Since the beginning we've wanted CalendarBudget to be free - we knew that many people have been spoiled by free tools on the Internet and any fee-based service - as awesome as it may be - will be overlooked by most people.
As you know, we are passionate about helping people with their personal finances and want to make CalendarBudget available to a wider audience... and going free was the best way to do that.

This is where we need your help! We need help spreading the word about CalendarBudget. Whether it's telling your friends and family, talking about it in your social media/blog, or simply voting CalendarBudget up on some review sites... all of that will make a HUGE difference.

We've put together a page with some sample Facebook posts/Tweets/emails you might use to help spread the word: http://calendarbudget.com/jv/. We'd be honored if you'd endorse CalendarBudget with a personal recommendation.

Also, would you spend a few minutes and "Like" CalendarBudget at Alternative.to? We'd love to get to the top of the list!

We have introduced an unobtrusive ad below the category sidebar which will hold only the best products and services that we have personally created or vetted that will help you achieve your goals.
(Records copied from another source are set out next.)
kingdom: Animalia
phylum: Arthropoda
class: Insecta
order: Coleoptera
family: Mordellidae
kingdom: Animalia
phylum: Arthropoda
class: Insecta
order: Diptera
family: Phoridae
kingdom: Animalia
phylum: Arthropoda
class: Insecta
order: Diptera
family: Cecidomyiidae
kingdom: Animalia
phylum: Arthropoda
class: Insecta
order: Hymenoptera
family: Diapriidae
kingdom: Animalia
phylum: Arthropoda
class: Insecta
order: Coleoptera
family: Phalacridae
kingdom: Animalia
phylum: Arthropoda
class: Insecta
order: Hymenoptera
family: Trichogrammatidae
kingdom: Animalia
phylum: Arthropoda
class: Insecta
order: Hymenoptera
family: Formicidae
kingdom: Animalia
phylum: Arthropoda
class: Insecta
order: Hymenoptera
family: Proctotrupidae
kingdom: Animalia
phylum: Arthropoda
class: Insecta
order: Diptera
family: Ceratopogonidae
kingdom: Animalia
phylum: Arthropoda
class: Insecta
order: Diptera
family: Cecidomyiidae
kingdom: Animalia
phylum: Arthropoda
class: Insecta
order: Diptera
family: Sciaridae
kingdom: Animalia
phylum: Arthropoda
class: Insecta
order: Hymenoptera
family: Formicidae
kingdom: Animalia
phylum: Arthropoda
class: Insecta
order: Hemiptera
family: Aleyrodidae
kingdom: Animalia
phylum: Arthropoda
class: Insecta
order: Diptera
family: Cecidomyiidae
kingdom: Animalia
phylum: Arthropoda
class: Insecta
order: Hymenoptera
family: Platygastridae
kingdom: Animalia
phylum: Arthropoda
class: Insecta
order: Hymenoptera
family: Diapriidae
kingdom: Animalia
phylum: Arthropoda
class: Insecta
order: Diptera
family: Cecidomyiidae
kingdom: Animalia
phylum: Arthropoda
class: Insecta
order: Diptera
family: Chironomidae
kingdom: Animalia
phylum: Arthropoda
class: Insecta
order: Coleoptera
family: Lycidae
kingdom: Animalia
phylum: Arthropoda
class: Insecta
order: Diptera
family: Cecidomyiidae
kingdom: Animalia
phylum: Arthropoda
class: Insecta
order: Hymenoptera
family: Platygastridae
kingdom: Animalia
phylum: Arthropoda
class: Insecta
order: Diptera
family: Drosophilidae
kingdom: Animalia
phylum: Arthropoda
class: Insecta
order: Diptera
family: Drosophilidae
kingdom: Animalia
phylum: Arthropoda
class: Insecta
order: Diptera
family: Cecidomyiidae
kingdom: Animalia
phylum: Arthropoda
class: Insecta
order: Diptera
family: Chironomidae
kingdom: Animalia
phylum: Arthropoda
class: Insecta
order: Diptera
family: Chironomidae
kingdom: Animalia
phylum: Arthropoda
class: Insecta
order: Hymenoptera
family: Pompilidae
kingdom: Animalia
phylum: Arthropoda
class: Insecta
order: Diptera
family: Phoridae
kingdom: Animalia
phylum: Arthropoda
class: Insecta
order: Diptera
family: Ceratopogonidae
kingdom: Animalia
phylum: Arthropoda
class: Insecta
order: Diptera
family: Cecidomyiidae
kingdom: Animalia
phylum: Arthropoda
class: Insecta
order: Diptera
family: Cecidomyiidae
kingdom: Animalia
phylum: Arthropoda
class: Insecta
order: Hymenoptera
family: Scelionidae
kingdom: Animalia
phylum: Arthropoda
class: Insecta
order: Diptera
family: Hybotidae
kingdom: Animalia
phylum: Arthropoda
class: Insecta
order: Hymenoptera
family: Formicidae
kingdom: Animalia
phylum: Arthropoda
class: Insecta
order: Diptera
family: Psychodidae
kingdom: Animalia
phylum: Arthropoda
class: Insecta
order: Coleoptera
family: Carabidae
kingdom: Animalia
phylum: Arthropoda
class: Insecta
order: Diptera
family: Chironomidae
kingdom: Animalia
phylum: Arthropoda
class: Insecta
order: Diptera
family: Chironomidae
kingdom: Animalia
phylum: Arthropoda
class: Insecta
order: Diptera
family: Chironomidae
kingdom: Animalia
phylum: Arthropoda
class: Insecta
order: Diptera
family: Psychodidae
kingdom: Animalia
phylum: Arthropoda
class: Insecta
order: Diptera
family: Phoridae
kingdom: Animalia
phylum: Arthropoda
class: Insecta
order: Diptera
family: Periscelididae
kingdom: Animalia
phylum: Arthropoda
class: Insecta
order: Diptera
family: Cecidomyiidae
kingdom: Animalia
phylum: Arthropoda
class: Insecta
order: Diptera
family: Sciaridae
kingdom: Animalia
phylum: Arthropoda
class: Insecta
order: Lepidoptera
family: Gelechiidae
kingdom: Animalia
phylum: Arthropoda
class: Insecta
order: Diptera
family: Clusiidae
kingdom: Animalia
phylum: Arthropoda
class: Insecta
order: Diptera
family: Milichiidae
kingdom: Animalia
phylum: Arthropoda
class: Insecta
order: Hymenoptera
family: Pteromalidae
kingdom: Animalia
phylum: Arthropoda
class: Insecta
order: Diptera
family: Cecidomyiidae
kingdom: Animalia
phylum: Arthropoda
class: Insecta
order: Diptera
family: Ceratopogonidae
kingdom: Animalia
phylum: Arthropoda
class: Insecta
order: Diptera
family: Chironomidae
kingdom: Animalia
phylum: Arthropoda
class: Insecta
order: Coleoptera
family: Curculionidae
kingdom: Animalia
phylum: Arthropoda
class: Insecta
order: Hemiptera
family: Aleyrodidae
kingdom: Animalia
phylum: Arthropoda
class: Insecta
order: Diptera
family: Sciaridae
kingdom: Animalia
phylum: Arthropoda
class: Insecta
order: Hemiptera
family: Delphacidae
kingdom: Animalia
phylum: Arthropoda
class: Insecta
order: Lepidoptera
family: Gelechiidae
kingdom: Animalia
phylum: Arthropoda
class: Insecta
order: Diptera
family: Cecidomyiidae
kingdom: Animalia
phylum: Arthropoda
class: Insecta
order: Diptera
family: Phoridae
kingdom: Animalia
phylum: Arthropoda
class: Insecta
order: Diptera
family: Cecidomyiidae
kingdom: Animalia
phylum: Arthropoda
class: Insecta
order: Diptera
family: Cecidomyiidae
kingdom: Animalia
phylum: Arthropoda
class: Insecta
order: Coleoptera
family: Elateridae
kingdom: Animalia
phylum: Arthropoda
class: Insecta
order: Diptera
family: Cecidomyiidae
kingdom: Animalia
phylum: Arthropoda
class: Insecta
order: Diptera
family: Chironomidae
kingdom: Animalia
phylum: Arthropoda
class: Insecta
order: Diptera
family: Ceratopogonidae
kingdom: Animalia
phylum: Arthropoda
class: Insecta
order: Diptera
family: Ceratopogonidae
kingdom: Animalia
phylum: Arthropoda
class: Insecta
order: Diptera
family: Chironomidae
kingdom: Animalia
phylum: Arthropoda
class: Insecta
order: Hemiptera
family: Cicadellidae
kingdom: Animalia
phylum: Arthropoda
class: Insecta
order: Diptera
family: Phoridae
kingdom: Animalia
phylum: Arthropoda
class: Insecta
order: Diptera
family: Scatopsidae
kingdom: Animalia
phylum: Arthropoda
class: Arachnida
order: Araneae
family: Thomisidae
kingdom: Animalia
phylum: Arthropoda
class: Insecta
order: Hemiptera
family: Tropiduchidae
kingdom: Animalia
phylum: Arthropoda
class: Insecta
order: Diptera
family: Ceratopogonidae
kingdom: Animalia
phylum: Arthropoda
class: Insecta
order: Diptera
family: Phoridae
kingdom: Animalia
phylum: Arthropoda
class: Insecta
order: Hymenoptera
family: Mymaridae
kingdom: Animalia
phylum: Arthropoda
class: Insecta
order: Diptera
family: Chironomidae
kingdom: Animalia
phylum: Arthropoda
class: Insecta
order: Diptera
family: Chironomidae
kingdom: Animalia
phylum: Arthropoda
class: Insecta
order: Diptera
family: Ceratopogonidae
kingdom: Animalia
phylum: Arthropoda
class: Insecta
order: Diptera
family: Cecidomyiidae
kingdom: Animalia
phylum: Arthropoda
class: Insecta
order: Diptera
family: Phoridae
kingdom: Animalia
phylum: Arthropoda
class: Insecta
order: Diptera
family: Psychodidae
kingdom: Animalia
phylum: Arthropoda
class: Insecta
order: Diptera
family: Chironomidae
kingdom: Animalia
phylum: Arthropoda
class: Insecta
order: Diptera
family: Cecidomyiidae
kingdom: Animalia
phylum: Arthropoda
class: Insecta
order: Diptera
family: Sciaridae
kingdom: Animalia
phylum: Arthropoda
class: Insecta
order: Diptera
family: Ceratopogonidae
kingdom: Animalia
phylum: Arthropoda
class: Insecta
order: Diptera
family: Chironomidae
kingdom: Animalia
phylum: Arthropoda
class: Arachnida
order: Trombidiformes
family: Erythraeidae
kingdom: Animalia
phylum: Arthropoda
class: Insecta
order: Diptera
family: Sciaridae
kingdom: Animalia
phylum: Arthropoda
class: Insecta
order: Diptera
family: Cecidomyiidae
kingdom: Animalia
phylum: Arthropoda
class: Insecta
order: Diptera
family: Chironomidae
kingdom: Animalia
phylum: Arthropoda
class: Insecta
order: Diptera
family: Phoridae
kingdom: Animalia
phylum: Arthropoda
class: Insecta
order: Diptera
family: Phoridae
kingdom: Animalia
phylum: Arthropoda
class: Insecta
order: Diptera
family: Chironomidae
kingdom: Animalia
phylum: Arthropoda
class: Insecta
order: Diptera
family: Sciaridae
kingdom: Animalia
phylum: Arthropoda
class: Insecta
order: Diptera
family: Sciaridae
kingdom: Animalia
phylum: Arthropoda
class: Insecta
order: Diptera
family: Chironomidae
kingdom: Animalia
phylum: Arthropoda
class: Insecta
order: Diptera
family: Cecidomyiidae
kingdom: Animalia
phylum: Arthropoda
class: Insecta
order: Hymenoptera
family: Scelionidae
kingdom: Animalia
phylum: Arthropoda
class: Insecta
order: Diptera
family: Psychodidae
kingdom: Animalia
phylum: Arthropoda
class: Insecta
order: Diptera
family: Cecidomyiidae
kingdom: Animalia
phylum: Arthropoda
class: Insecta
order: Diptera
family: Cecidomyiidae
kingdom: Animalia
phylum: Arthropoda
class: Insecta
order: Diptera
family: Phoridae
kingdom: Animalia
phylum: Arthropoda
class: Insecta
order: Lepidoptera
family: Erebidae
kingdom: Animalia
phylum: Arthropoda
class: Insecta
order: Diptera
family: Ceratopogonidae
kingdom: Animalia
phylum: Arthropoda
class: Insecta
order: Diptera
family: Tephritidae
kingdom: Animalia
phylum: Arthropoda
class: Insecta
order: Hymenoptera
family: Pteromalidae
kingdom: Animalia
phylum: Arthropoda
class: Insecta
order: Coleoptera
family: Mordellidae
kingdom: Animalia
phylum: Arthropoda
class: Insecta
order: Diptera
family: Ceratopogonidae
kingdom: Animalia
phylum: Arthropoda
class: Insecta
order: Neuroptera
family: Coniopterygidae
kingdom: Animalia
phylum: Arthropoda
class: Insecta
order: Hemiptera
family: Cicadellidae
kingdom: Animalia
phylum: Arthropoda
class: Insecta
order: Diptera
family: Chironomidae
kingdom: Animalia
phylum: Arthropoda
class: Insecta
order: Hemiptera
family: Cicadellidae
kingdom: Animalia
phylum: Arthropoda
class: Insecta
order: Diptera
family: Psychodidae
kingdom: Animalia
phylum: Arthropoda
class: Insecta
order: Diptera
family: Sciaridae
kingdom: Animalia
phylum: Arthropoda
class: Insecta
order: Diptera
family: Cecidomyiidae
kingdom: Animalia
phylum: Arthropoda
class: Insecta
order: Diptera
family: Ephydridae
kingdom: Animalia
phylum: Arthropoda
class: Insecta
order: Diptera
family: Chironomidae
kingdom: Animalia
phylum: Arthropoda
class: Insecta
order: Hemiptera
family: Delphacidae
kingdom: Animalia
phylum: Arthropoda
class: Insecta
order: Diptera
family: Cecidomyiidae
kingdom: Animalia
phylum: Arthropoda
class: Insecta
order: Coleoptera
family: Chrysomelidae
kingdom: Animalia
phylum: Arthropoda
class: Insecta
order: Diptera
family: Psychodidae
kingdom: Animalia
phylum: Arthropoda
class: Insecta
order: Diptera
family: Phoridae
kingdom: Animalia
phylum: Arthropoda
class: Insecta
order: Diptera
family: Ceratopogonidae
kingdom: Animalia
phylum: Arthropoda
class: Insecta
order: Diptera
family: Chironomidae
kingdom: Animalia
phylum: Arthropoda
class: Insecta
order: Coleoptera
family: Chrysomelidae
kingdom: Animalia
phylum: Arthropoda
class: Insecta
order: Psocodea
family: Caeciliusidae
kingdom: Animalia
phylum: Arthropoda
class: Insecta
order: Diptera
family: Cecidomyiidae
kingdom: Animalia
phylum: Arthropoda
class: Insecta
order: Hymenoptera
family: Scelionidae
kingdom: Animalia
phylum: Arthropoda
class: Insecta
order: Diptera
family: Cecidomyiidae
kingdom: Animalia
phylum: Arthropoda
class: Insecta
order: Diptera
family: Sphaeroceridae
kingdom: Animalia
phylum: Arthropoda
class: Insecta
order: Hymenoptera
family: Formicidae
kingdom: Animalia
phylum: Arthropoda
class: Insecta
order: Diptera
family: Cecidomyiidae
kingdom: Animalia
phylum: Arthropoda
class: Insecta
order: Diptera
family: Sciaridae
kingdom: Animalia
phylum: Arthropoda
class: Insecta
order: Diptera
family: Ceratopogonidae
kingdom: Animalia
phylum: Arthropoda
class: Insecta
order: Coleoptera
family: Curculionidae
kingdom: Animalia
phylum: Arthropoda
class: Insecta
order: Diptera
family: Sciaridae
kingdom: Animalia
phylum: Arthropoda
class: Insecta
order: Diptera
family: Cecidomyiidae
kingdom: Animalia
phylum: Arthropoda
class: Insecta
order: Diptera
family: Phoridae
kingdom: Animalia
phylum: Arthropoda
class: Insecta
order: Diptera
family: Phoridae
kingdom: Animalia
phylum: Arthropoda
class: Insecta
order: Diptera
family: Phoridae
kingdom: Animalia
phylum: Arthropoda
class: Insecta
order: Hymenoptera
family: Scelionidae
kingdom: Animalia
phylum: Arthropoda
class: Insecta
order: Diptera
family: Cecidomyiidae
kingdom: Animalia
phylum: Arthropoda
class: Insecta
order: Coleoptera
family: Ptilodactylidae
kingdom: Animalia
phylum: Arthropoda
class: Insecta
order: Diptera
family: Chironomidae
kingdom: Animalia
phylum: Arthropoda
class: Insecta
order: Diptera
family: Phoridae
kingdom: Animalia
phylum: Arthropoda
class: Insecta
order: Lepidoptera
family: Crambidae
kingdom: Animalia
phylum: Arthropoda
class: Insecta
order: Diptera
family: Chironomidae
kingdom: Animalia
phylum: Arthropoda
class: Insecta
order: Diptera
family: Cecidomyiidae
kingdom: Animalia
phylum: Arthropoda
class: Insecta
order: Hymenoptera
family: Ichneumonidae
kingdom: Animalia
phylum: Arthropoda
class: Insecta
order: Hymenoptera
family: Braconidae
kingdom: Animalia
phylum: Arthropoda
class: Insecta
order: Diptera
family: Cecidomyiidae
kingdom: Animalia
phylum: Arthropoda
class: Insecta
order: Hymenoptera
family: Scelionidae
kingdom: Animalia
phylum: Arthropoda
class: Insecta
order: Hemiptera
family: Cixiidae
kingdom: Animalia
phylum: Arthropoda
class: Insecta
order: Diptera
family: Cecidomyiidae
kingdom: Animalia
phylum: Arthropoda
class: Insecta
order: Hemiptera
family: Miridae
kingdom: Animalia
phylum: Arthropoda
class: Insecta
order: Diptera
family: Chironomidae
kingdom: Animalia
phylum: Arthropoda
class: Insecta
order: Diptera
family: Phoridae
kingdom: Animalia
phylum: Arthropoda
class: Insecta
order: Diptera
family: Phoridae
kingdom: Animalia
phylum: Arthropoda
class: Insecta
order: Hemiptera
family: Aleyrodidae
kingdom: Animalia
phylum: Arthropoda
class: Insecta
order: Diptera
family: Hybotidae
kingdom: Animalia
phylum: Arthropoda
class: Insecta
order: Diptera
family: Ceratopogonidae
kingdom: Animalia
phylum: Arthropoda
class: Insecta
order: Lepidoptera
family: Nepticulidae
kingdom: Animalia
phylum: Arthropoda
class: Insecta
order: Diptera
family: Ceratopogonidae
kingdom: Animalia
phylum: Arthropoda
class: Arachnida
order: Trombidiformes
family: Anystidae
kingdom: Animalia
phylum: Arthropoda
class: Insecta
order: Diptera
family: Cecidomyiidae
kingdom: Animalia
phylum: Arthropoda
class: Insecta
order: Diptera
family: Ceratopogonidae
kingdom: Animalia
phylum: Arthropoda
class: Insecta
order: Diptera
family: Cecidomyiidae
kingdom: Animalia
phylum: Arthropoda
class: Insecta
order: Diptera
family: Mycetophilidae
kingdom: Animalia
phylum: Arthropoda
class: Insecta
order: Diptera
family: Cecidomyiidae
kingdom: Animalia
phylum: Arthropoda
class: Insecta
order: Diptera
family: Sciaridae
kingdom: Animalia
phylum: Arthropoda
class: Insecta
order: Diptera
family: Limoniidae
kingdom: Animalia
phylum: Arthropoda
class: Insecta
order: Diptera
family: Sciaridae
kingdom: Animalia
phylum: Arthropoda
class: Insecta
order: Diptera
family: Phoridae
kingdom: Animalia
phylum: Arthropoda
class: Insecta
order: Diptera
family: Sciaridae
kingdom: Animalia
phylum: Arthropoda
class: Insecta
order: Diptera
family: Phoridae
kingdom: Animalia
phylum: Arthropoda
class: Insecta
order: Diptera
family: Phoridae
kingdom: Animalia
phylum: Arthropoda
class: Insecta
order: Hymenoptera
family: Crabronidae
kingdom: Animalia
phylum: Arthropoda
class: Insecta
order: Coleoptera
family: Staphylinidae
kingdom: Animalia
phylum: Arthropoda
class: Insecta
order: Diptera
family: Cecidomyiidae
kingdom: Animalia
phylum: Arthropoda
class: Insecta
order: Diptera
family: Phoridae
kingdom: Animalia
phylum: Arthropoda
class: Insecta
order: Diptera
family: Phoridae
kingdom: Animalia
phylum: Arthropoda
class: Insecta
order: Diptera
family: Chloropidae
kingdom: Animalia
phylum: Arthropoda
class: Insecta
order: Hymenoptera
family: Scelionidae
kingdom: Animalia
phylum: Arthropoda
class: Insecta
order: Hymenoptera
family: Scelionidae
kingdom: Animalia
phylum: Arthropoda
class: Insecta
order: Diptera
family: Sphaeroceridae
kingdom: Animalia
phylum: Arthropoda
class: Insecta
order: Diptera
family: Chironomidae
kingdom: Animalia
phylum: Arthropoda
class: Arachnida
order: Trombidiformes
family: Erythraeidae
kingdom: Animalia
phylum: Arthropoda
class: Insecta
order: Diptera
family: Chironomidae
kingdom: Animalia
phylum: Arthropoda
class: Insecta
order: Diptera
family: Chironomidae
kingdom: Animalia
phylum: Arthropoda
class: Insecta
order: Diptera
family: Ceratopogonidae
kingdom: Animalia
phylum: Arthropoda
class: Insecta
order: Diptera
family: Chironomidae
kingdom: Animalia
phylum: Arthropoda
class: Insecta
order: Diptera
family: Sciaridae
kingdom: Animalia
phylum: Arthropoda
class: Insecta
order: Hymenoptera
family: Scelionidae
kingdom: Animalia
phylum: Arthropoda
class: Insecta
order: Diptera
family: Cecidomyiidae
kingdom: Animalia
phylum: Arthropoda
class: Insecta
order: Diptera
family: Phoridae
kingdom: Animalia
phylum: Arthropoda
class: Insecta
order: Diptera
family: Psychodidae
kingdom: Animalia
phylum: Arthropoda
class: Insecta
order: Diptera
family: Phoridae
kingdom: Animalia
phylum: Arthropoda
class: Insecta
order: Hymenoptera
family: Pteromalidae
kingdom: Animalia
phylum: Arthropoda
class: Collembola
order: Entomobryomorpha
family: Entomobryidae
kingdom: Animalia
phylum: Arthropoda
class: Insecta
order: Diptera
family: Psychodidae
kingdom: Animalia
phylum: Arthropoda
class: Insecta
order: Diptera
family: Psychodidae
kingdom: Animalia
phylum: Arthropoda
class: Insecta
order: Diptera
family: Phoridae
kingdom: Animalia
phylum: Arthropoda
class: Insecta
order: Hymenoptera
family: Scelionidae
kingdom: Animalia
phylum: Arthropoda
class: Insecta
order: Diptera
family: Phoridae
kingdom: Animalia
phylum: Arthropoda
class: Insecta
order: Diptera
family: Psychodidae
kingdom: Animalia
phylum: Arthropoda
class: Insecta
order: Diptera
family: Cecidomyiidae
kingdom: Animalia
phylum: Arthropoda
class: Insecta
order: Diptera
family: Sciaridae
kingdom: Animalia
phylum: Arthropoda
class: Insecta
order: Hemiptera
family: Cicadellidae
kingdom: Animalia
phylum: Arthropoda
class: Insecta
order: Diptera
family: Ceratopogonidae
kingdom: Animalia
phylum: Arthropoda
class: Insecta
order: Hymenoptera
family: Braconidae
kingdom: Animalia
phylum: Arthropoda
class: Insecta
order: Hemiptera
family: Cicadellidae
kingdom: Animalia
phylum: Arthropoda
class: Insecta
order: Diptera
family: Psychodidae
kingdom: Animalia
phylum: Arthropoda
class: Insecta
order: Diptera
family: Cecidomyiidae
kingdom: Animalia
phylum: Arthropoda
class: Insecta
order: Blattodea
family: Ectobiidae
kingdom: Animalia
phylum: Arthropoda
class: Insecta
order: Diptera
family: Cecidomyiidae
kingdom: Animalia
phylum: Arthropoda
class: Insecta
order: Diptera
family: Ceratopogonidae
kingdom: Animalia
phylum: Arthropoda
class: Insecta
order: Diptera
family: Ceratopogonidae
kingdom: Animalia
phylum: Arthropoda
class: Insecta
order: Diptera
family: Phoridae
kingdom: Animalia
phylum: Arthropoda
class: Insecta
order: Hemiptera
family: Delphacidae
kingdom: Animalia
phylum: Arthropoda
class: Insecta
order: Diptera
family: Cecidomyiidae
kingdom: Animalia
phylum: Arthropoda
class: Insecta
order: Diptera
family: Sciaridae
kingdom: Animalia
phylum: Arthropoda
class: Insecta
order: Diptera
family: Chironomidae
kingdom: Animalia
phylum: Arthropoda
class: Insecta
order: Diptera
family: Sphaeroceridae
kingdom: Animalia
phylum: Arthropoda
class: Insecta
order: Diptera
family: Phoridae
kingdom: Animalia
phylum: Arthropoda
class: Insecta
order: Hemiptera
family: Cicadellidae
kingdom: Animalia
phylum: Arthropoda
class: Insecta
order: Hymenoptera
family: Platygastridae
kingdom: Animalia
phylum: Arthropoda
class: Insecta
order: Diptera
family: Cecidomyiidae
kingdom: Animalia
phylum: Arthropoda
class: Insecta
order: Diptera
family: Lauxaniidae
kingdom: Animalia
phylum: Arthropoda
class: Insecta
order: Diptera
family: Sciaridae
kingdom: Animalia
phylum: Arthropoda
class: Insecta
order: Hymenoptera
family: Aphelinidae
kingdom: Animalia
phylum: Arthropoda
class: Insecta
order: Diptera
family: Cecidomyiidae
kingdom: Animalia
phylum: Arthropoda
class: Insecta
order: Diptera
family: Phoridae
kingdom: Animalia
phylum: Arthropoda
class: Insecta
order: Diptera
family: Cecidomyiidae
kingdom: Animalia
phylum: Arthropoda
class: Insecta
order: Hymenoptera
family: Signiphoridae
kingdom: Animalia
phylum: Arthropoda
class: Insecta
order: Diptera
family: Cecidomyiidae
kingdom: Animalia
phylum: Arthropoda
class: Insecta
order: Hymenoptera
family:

Part of our recent updates also included a way for people to grant permission to their financial coach to have access to their CalendarBudget account, allowing the coach an unprecedented way to help with cash management, which is key to an individuals financial success. This can really help companies providing financial coaching change lives. We'll be charging for co-branding and use of this feature and are already working with some debt coaches in Canada to deliver this feature.

Although CalendarBudget is now free, several have emailed desiring to continue to pay for CalendarBudget. Well, thanks, we love you too! We've put together a page here to enable you to do just that (at no obligation).

CalendarBudget is better and stronger than ever and we plan to continue improving it and delivering it to a wider audience. We thank you in advance for your help in making that happen!